President Duterte on Thursday said he was rejecting some €250 million ($280 million) in aid from the European Union, apparently in retaliation to recent EU criticism on his war on drugs and to send a signal to the regional bloc not to interfere in the country’s internal affairs.

Trade Secretary Ramon Lopez said that while the government was willing to let go of aid from EU, it did not want to lose privileges that Filipino exporters enjoy under the EU Generalized Scheme of Preferences+ program.

The Philippines benefitted greatly from the EU’s GSP+ scheme—being the only country in Asean in the scheme—which grants full removal of tariffs on over two-thirds of tariff lines covering a wide range of products.

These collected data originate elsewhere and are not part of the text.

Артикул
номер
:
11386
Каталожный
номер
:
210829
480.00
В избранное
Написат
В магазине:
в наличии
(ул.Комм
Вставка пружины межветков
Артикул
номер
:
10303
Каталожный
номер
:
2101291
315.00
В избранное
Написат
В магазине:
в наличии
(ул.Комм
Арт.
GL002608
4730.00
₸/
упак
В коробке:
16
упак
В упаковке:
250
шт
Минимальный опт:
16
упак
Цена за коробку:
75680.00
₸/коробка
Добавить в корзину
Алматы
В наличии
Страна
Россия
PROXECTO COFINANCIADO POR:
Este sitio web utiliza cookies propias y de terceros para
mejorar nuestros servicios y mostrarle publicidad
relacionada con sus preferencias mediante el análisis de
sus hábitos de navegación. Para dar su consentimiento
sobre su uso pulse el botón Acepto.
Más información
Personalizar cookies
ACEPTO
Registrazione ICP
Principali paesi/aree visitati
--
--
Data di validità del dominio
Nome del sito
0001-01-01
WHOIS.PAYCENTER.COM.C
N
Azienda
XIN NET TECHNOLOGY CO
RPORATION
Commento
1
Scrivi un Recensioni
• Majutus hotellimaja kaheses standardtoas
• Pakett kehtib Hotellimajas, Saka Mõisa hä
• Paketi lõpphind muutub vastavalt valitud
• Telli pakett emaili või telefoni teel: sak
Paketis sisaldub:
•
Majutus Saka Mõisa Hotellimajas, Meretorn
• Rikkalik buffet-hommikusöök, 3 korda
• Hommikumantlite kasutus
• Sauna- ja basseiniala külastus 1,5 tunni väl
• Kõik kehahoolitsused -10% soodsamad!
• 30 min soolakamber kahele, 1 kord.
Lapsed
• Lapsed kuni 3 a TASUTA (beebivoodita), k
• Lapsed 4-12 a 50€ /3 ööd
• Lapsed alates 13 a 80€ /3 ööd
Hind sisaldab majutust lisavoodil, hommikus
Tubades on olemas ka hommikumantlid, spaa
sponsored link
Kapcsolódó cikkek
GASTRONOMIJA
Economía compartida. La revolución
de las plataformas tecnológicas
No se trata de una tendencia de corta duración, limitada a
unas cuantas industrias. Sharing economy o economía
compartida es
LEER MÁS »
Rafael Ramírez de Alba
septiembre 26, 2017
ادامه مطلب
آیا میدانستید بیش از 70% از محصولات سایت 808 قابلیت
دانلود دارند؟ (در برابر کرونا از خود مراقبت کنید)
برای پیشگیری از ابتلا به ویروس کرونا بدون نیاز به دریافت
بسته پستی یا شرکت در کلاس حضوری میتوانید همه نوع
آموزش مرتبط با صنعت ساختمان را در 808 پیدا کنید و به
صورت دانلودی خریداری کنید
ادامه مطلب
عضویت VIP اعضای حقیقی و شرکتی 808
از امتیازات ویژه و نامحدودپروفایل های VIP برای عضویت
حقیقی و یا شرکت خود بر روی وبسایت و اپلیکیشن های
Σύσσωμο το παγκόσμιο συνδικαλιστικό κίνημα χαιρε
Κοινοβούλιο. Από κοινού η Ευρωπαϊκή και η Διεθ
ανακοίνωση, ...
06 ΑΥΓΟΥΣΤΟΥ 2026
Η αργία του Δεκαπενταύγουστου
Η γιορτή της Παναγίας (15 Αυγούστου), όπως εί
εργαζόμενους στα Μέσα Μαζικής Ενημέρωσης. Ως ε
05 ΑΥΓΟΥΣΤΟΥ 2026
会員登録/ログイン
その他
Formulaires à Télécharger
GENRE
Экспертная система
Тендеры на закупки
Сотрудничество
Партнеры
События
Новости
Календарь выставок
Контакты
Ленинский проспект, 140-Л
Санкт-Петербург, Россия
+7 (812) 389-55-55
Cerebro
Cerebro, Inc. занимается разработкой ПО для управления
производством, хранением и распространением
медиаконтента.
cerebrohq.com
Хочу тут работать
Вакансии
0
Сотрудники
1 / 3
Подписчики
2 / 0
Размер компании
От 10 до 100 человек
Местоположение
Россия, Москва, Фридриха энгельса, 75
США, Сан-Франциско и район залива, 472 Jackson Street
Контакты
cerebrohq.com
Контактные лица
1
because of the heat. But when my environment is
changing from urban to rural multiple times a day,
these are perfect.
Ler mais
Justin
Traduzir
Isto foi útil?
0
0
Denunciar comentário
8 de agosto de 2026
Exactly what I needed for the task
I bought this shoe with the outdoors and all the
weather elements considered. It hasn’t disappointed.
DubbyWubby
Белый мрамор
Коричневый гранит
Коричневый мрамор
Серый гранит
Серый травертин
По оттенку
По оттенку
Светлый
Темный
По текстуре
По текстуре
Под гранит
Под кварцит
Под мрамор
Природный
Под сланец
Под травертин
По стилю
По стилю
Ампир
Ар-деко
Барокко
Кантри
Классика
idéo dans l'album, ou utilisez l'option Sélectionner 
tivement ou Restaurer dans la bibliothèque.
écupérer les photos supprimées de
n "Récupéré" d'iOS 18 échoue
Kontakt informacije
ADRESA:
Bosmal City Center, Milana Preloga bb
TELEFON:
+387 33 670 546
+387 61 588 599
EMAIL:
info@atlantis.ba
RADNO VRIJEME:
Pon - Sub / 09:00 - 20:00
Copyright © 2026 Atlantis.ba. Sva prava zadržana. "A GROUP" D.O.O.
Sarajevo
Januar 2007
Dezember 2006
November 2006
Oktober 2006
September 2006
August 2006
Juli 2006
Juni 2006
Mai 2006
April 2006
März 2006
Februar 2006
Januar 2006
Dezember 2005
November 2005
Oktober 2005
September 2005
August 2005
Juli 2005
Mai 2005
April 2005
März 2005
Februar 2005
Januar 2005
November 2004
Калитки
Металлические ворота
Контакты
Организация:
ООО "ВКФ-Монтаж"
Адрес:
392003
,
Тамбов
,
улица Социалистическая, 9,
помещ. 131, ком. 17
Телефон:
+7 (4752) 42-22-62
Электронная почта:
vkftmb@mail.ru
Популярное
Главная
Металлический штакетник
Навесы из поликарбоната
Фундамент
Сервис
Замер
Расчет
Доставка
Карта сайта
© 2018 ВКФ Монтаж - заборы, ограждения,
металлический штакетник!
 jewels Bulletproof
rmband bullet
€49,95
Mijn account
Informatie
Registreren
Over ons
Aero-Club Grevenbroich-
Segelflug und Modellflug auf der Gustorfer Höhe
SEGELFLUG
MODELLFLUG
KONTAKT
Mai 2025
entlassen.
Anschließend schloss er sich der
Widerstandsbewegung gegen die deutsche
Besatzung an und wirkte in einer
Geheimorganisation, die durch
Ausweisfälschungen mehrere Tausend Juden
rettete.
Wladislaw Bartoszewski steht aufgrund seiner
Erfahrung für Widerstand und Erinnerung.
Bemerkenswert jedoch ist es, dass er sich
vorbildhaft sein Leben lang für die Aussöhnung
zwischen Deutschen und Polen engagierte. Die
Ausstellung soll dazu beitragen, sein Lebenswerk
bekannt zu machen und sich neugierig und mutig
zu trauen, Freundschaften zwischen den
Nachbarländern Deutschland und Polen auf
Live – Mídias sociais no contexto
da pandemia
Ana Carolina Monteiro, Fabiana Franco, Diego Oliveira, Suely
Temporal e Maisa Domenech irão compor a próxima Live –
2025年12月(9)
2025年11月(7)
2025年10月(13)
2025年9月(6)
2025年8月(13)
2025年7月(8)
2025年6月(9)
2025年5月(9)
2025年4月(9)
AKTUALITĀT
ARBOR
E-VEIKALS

BMI said the trade privilege resulted in Philippines exports to the EU surging 46% year-on-year in the first quarter of 2017, making the EU its second largest export destination and displacing the US in March 2017.

Economic growth in the first quarter 2017 slowed to a five-quarter low of 6.4%, the slowest since 6.3% in the fourth quarter of 2015, due mainly to the absence of robust spending that was evident in the run-up to the presidential elections in May 2016.

Despite the growth moderation, BMI maintained a constructive view on the country’s medium-term economic growth outlook, banking on the government’s infrastructure overhaul, and an improved business environment to drive growth going forward.

BMI expects an economic growth of 6.3% in 2017. BMI also maintained a constructive view on the medium term that growth might average 6.2% over the next five years.